We are made of the stuff of the earth. Consequently, if the minerals are not in the soil, they are not in the plants grown in the soil; and if they are not in the plants grown in the soil, they are not in our bodies. As such, it is not surprising that any depletion in the mineral and nutrient content of our soils reflects an increase in nutritionally related diseases in both animal and human populations.
The alarming fact is that foods fruits, vegetables and grains now being raised on millions of acres of land that no longer contain enough of certain needed nutrients, are starving us no matter how much we eat of them. ~ U.S. Senate Document 264
The remarkable thing about the preceding declaration is that it was issued in 1936 over 73 years ago. Since that time, the United States and other industrialized nations have been losing arable land at an unprecedented rate. Today in the U.S., topsoil is eroding at a rate ten times faster than the rate of replenishment, not bad considering that countries such as Africa, India and China are experiencing erosion rates 30 to 40 times the replenishment rate.
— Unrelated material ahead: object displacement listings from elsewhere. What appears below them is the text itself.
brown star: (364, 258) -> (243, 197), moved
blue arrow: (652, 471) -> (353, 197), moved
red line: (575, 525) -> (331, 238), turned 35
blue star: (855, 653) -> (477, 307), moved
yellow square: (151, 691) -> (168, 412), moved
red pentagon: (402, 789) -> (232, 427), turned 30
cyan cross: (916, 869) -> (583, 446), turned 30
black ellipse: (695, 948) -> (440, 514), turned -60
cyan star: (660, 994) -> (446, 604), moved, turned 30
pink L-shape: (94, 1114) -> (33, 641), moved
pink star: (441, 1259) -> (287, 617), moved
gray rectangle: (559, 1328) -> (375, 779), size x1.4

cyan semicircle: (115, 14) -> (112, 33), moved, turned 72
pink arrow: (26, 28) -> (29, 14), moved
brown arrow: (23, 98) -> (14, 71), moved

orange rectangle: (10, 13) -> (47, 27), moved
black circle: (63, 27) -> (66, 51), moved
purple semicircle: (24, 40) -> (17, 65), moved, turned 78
Today, estimates place the chronological reserves of our global topsoil at less than 50 years and as the topsoil goes, so go the nutrients.1
http://www.myhealthyhome.com/wp-content/uploads/2011/02/NutrientDepletionofourFoods.pdf
A landmark study on the topic by Donald Davis and his team of researchers from the University of Texas (UT) at Austin’s Department of Chemistry and Biochemistry was published in December 2004 in the Journal of the American College of Nutrition. They studied U.S. Department of Agriculture nutritional data from both 1950 and 1999 for 43 different vegetables and fruits, finding “reliable declines” in the amount of protein, calcium, phosphorus, iron, riboflavin (vitamin B2) and vitamin C over the past half century. Davis and his colleagues chalk up this declining nutritional content to the preponderance of agricultural practices designed to improve traits (size, growth rate, pest resistance) other than nutrition.
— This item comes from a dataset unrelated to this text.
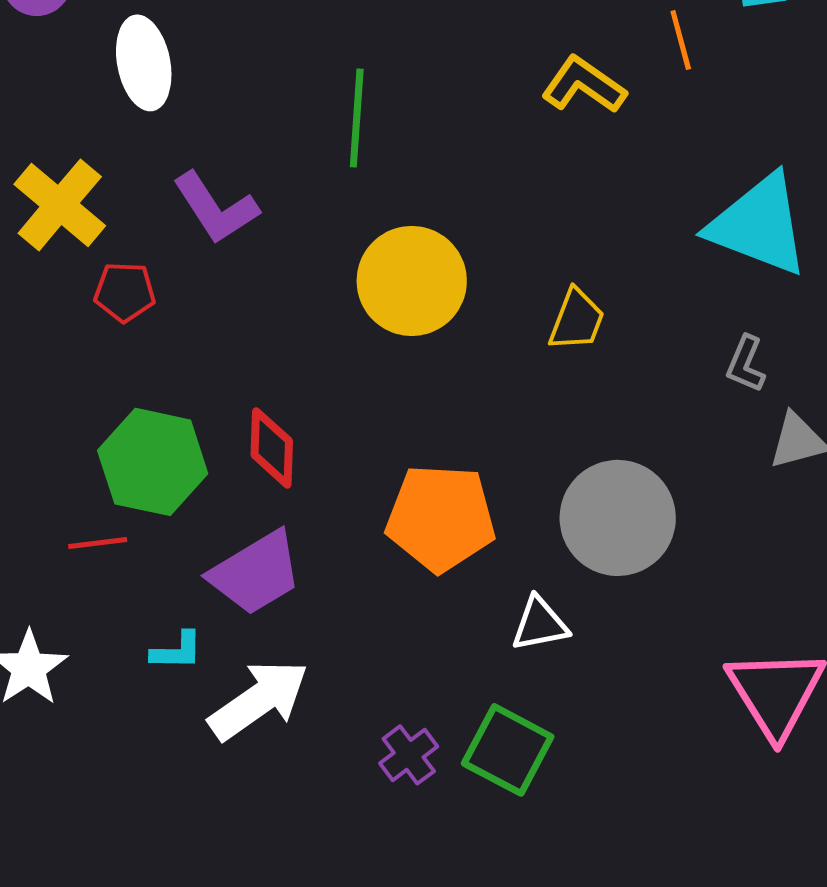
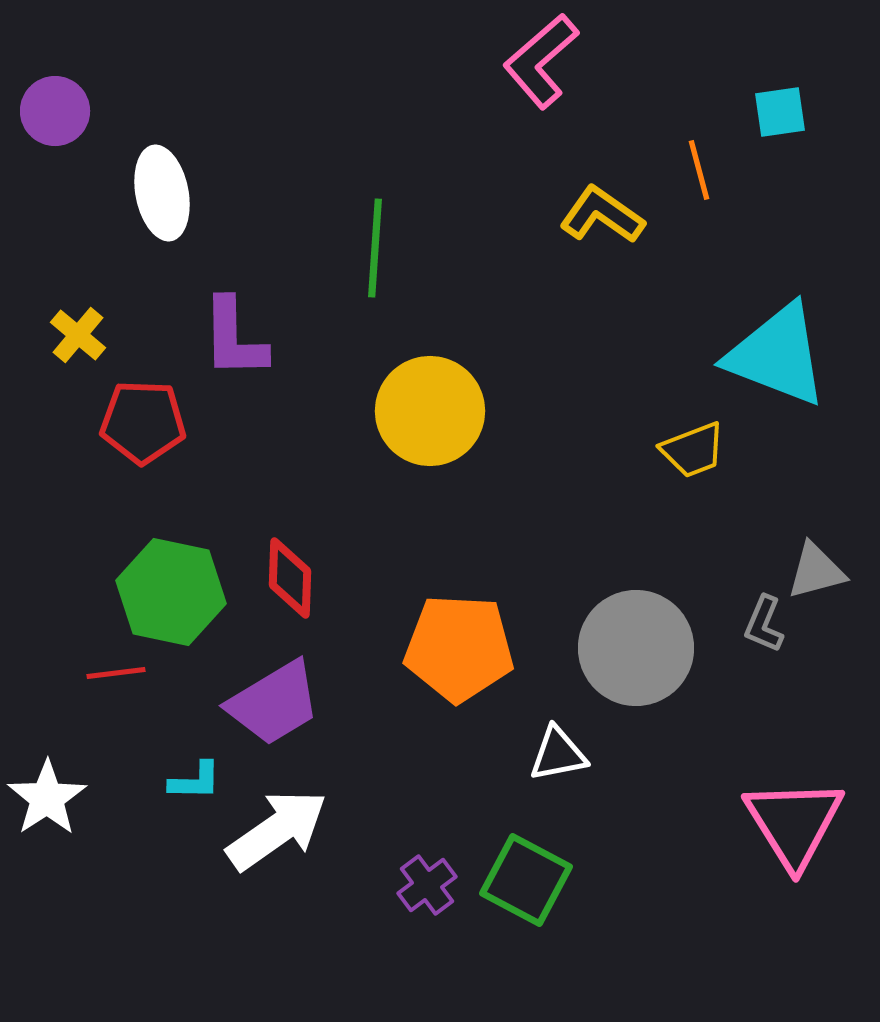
yellow cross: (60, 205) -> (78, 335), size x0.6
purple L-shape: (216, 208) -> (234, 338), turned 32
red pentagon: (125, 292) -> (143, 422), size x1.4
yellow trapezoid: (577, 320) -> (693, 450), moved, turned 48
gray L-shape: (746, 364) -> (764, 624), moved

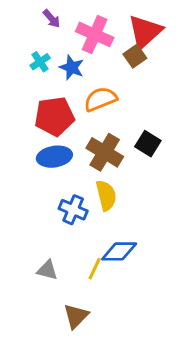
“Efforts to breed new varieties of crops that provide greater yield, pest resistance and climate adaptability have allowed crops to grow bigger and more rapidly,” reported Davis, “but their ability to manufacture or uptake nutrients has not kept pace with their rapid growth.” There have likely been declines in other nutrients, too, he said, such as magnesium, zinc and vitamins B-6 and E, but they were not studied in 1950 and more research is needed to find out how much less we are getting of these key vitamins and minerals.
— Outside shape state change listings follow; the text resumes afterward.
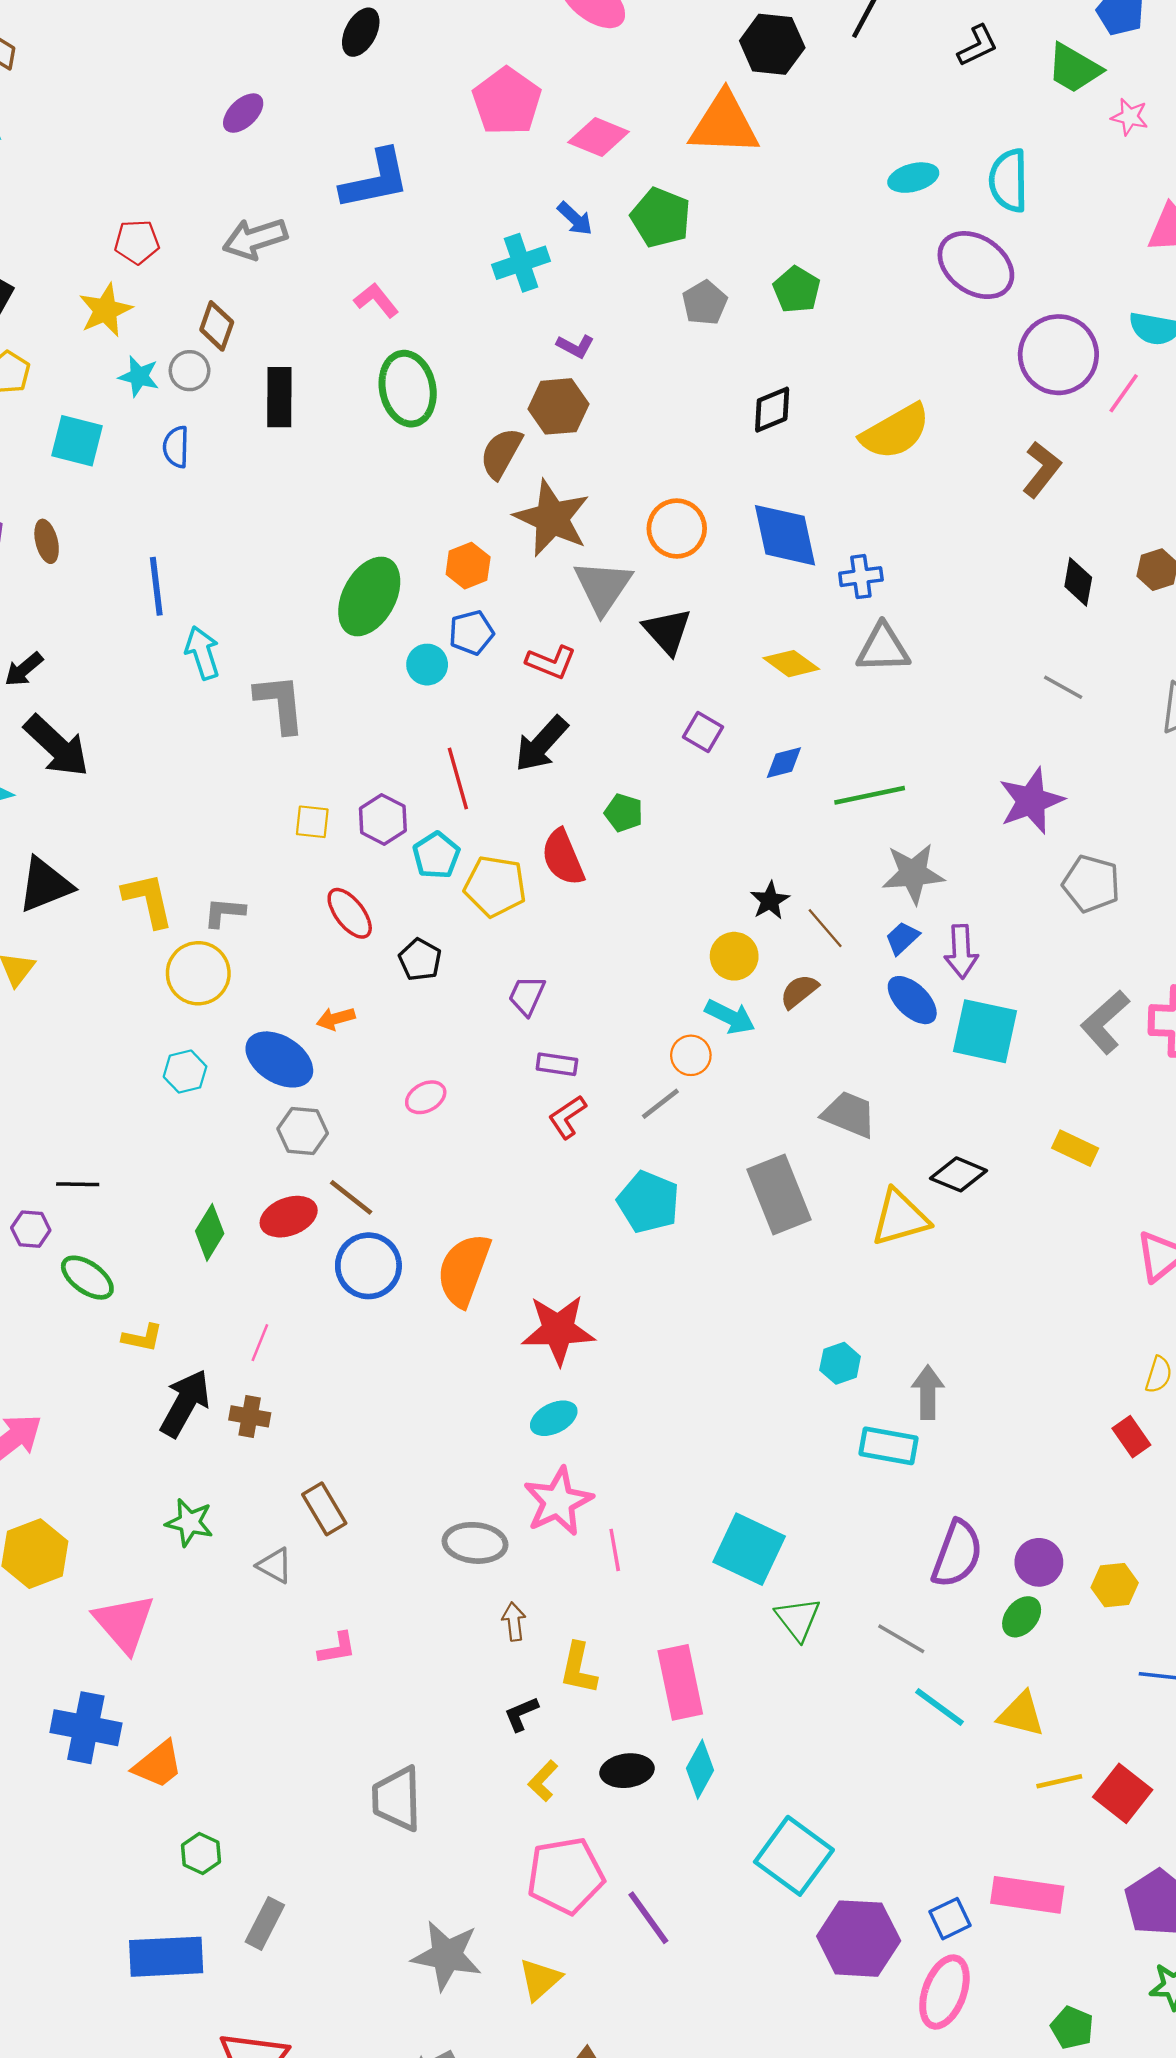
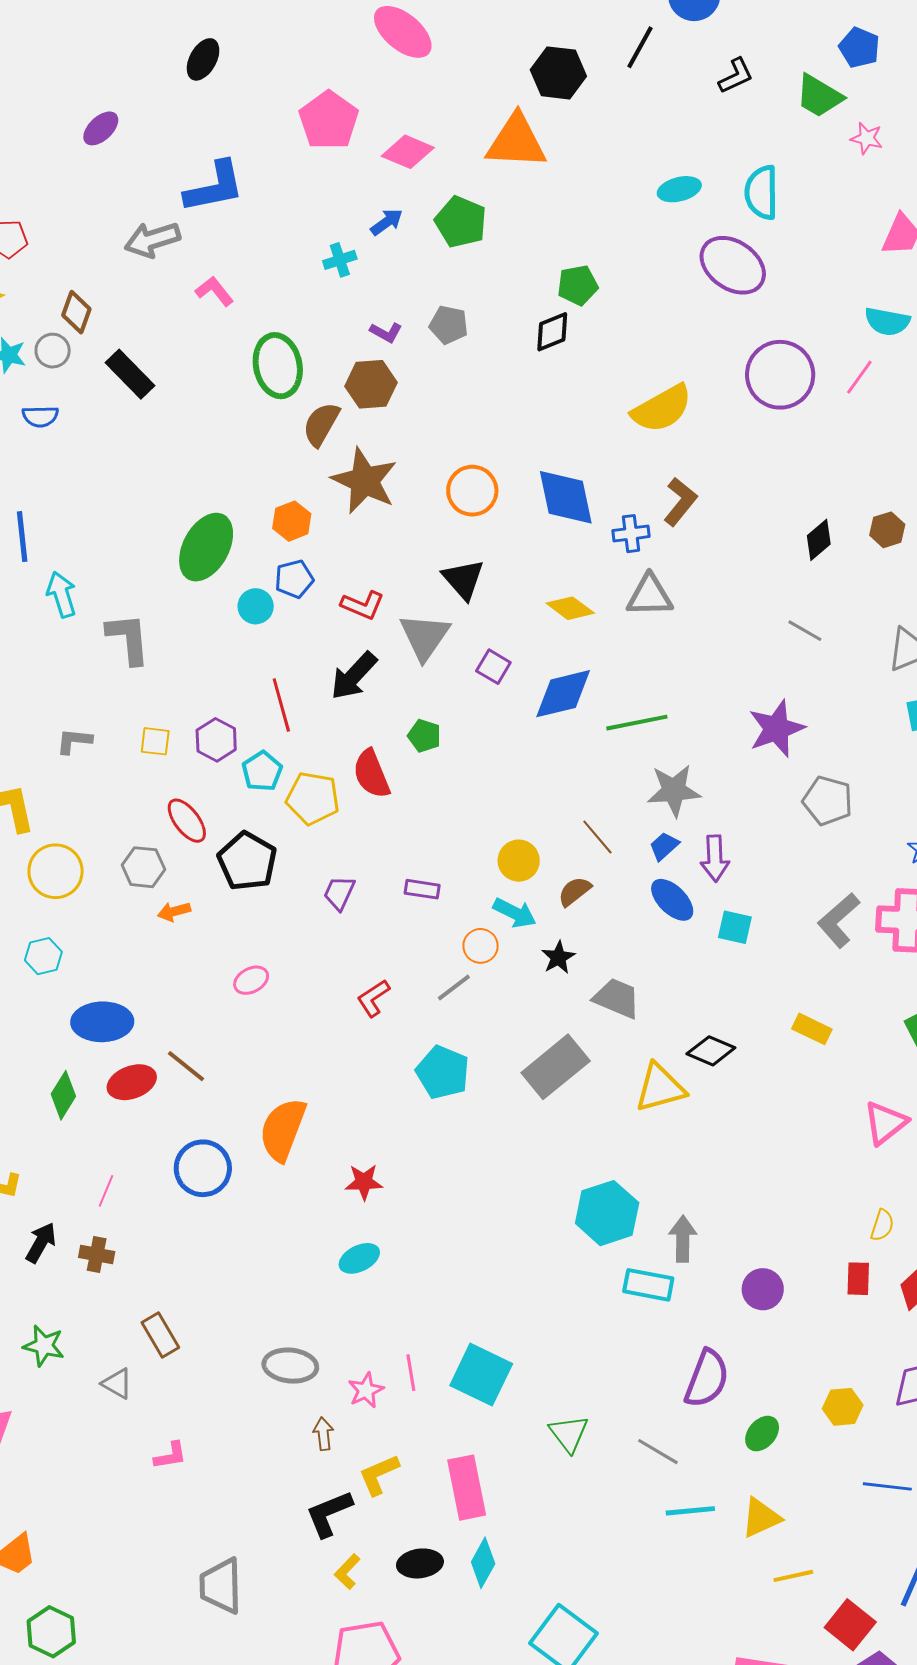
blue arrow: (575, 219) -> (387, 222), turned -80
gray arrow: (255, 239) -> (152, 240), moved
cyan cross: (521, 263) -> (340, 260), size x0.7
green pentagon: (797, 290) -> (578, 285), turned 30
gray pentagon: (705, 303) -> (449, 325), moved, turned -30
purple circle: (1058, 355) -> (780, 375), moved
green ellipse: (408, 389) -> (278, 366), moved
black rectangle: (279, 397) -> (130, 374), turned -45
black diamond: (772, 410) -> (552, 332), moved
blue semicircle: (176, 447) -> (40, 416), turned -93
brown L-shape: (1042, 469) -> (680, 502), moved
black diamond: (1078, 582) -> (819, 540), turned 39
gray triangle: (603, 587) -> (425, 637), moved
blue diamond: (784, 763) -> (563, 694), size x1.8
black star: (770, 900) -> (558, 957), moved
gray L-shape: (224, 912) -> (74, 741), moved
black pentagon: (420, 960) -> (247, 861), size x1.6
cyan square: (985, 1031) -> (735, 927), size x0.6
blue ellipse: (279, 1059) -> (102, 1022), moved, turned -34
purple rectangle: (557, 1064) -> (422, 889), moved
gray hexagon: (303, 1131) -> (143, 867), moved
gray rectangle: (779, 1194) -> (556, 1067), turned 72
blue circle: (368, 1266) -> (203, 1168), moved
red star: (558, 1330) -> (364, 1182), size x0.6
cyan hexagon: (840, 1363) -> (607, 1213), size x1.8
black arrow: (185, 1403) -> (41, 1243), size x0.7
red rectangle: (1131, 1437) -> (858, 1279), turned 36
pink star: (558, 1501) -> (366, 1390), moved, size x0.6
cyan square: (749, 1549) -> (481, 1375), moved
purple circle: (1039, 1562) -> (763, 1289), moved
yellow L-shape: (578, 1668) -> (379, 1475), turned 54
cyan line: (939, 1707) -> (690, 1511), turned -42
black L-shape: (521, 1714) -> (329, 1514), size x1.6
yellow triangle: (1021, 1714) -> (761, 1518), turned -39
red square: (1123, 1793) -> (850, 1625), moved
green hexagon: (201, 1853) -> (51, 1632), size x1.4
The Organic Consumers Association cites several other studies with similar findings: A Kushi Institute analysis of nutrient data from 1975 to 1997 found that average calcium levels in 12 fresh vegetables dropped 27 percent; iron levels 37 percent; vitamin A levels 21 percent, and vitamin C levels 30 percent. A similar study of British nutrient data from 1930 to 1980, published in the British Food Journal, found that in 20 vegetables the average calcium content had declined 19 percent, iron 22 percent, and potassium 14 percent. Yet another study concluded that one would have to eat eight oranges today to derive the same amount of Vitamin A as our grandparents would have gotten from one.